As in medicine, the best cure is prevention. Modern WMD (Weapon of mass destruction) armed powers never get militarily attacked for fear of nuclear reprisal. This is one way to dissuade attackers, though not one we’re terribly fond of. The advent of blockchain technology and cryptocurrency make possible the cryptographic locking of goods such as electronics, vehicles, weaponry and industrial machinery – this is a step in the right direction in reducing the value of stolen loot. However, we have only taken into consideration conventional methods of resource plunder. The problem arises with trade restrictions that can benefit the decision makers in a certain government, but are relatively free of cost if politically maneuvered in a sleek way.

HOW TO FIGHT THE BULLIES OF INTERNATIONAL TRADE

Few if any trade barriers actually increase the wealth of a nation; the fruit of such programs is enjoyed mostly by government officials and the domestic producers enjoying protectionism. However, the allure of such action is too great for the powers-that-be in a given society. How can we effectively regulate these powers in a trade environment without resorting to “constitutions” and similar internal checks and balances that never seem to deliver? Perhaps competitive forces of the governance market will steer capital away from closed societies, perhaps citizens will desert non-transparently operating governments. Escalating such trade wars will do nothing to reduce the ills befalling a society done wrong by trade restrictions.

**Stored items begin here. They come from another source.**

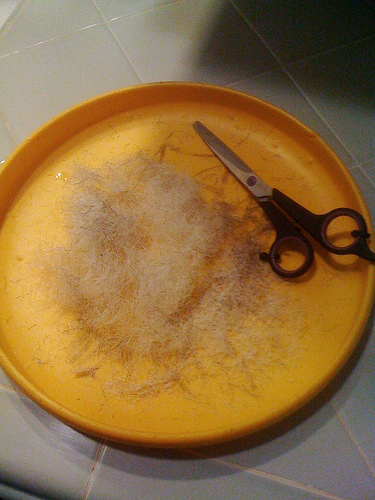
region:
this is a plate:
[140, 81, 191, 119]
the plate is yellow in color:
[124, 85, 181, 137]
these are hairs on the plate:
[91, 203, 213, 322]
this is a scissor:
[275, 202, 348, 270]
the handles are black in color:
[270, 198, 331, 253]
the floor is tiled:
[72, 17, 131, 74]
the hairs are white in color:
[66, 178, 213, 337]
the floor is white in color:
[74, 4, 164, 62]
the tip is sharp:
[189, 121, 223, 155]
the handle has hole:
[321, 215, 351, 243]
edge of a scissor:
[218, 136, 236, 157]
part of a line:
[250, 468, 276, 491]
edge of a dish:
[164, 426, 217, 461]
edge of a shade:
[196, 469, 227, 489]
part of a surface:
[315, 445, 351, 474]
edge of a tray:
[151, 417, 199, 452]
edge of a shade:
[64, 452, 95, 488]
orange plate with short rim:
[4, 68, 370, 466]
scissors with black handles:
[188, 115, 373, 288]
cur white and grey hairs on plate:
[6, 167, 263, 455]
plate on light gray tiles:
[41, 20, 312, 123]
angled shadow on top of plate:
[171, 4, 374, 123]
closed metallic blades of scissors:
[179, 100, 277, 214]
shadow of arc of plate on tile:
[9, 336, 370, 486]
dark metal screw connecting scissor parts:
[240, 163, 263, 196]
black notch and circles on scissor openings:
[254, 217, 374, 280]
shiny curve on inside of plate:
[216, 103, 342, 194]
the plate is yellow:
[198, 409, 207, 436]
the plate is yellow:
[183, 430, 195, 447]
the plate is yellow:
[185, 412, 191, 430]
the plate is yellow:
[175, 413, 187, 441]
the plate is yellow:
[169, 426, 181, 439]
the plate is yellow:
[181, 420, 197, 450]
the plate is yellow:
[180, 420, 190, 448]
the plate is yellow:
[183, 401, 198, 441]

It would be idealistic to assume that startup societies would construct a network of checks and balances keeping an eye on the policy of one another out of the will to be ethical. Perhaps competitive pressures will make it more likely that transparency and non-intervention become the modus operandi for most startup societies, but we may never rest assured. Media, insurance, citizenry and anybody else with a vested interest in startup societies keeping their operation models ethical will have a smaller incentive to uncover such dealings than the perpetrators of these offenses do in keeping them opaque.

TOO LONG, DIDN’T READ

Without a system of incentivizing honest business and refraining from engaging in pink-market activity, there are solutions to be had against the scourge of violent resource acquisition, though these are by no means simple or easily applicable. The greatest force in this field would be competitive pressure, and as we mentioned – where there is demand, the market provides.